Text segment:
◇ ◇ ◇

From that point on his key contribution was set in stone, officially so after the Grand Final Replay and the team was psychologically ruined. Time would run out for him well before he would make it anywhere near another Grand Final in which he could atone for that day. It raised its head again this year against the Bombers early in the season. A missed set shot from directly in front to put us up by over a goal with several minutes left; the resulting kick-out was taken straight up the other end for what proved to be Travis Colyer’s winning goal. It didn’t prove to be as much until after Schneider missed from 15 metres out directly in front.

Every player from the 2004-2010 era who retires feels like a victory for everyone that enjoyed seeing the Saints fail to win a premiership throughout it, and for those who thoroughly enjoyed the St Kilda schoolgirl saga to bookend it (as an entree to the dour awful 2011 season). We’re that far away from those Grand Finals now that we’re more prone to thanking Schneider for his work with Lonie (surely he takes #13?), Sinclair and Minchington in the immediate sense of what we’re losing. Unfortunately, as a St Kilda supporter, his career will be defined by that moment on that amazing, awful, defeating day. In a wider context, his career’s peak will have come with the Sydney Swans as part of their 2005 premiership, with him personally disposing of St Kilda en route.

◇ ◇ ◇

Actions to take:
a: Do these statements agree with the passage about Schneider's career? Answer yes or no for each, and quote the words of the passage that decide it.
(i) Travis Colyer kicked the winning goal in the early-season game against the Bombers.
(ii) Schneider was part of the Sydney Swans' 2005 premiership.
(iii) The passage describes St Kilda's 2011 season as a strong one.
b: According to the passage about Schneider's career, which three players did he work with that supporters are now inclined to thank him for?
c: Carry on the passage about Schneider's career, starting after its final sentence.

◇ ◇ ◇

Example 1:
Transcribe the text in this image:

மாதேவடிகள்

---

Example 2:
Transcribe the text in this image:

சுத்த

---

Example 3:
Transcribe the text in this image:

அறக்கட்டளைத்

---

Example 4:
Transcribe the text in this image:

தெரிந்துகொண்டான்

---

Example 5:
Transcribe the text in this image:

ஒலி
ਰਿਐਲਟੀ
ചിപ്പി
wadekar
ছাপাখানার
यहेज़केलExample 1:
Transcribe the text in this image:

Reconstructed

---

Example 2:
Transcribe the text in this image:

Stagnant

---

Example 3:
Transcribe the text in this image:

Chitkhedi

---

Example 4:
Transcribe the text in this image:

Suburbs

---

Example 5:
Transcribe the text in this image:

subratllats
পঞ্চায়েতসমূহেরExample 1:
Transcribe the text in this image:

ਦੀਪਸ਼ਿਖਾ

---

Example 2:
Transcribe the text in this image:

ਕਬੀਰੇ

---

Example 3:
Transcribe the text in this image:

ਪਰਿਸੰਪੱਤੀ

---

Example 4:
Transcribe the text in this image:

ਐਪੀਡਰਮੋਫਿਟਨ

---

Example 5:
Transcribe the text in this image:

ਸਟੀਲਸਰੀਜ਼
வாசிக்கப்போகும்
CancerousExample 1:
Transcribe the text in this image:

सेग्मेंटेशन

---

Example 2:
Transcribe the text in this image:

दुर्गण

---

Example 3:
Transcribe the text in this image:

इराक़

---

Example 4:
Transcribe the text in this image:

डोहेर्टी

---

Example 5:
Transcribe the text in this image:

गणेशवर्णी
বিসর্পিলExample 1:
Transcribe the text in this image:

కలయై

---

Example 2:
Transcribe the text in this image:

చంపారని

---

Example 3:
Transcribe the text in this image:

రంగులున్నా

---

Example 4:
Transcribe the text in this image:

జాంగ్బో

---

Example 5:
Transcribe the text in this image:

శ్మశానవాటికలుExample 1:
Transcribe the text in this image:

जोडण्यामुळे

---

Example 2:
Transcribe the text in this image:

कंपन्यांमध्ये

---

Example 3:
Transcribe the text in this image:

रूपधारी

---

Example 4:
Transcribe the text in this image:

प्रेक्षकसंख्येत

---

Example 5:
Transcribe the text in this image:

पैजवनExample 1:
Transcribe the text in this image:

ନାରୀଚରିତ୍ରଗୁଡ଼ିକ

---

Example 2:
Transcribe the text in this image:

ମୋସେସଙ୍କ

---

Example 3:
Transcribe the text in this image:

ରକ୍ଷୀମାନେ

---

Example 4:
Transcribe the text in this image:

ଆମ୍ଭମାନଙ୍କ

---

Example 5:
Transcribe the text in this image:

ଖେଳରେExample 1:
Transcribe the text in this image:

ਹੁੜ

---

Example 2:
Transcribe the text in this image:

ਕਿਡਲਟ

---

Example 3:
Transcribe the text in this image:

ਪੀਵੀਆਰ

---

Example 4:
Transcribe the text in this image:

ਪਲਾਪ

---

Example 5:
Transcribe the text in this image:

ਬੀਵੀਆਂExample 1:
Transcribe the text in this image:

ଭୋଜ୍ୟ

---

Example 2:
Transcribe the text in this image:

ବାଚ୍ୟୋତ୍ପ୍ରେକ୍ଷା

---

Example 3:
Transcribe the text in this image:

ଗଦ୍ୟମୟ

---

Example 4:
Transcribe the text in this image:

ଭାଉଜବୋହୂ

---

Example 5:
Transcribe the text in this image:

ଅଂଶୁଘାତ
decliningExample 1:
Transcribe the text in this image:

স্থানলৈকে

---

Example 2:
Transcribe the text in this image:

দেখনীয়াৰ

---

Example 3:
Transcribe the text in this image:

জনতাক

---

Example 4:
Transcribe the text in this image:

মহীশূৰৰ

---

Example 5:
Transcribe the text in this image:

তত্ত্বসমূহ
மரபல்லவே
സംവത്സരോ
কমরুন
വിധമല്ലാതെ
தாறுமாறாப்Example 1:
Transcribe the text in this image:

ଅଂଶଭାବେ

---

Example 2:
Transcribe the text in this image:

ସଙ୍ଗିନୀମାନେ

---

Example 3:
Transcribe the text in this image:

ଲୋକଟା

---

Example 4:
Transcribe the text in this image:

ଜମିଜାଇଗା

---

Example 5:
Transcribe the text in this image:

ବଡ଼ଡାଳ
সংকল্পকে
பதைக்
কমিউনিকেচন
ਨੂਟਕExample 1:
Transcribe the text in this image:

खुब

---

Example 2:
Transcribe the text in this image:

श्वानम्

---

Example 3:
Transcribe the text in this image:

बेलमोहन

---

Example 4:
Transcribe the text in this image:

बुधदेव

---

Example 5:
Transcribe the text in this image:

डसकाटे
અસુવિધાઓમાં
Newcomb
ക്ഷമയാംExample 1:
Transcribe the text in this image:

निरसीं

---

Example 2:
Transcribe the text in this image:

◇ ◇ ◇

Answers by task:
a:
(i) Yes: "what proved to be Travis Colyer’s winning goal"
(ii) Yes: "his career’s peak will have come with the Sydney Swans as part of their 2005 premiership"
(iii) No: "the dour awful 2011 season"

b: Lonie, Sinclair and Minchington.

c:
Hard to review a (non-retiring) player’s game at this stage of the year without turning it into a faux-season review, or “Where are they at?” BigFooty-style irrationality convention. It’s hard to review anything with this one in that light because I went to the Savoy for lunch and drinks with RWB cohort Rich, Dad, Lewis and family friend Jim, but we already know the Savoy will have to echo it’s comeback act from the time that construction begins on the 68-floor tower on its site.

I keep coming back to this but I always will – Mum and Dad returning to the country gave a welcome expanded dynamic to gameday. The problem was that they so late in the season and only now I was getting used to the pre- and post- match drinks, burgers and chats, let alone the games themselves. And just like that, with next week a meaningless match over in Perth, the season is essentially over for the supporters.

The takeaway from last week was the performance of J Holmes; big leaps, good hit-out numbers and some tapwork that gave our midfield its best service for years. Holmes opened up early with a big leap and healthy tap, Armo winded from hit, Schneider caught immediately

Holmes looked quite lost for much of the game, with Mike Pyke the beneficiary. Pyke floating forward on his own was a dreaded but predictable outcome, and Tippett helped himself at the right time of year to plenty of the action as the ruck foil and up forward.

The signs weren’t that good whichever way you looked at it. Even our better passages were wasted. Holmes out of the ruck to Armo, to Ross, to Murdoch and then to dicking around should simply have been a straightforward entry to the advantage of a moving forward in 50. Instead, the Swans forced a stoppage and went straight to the other end and a chance to reset at a throw in next to their own goals.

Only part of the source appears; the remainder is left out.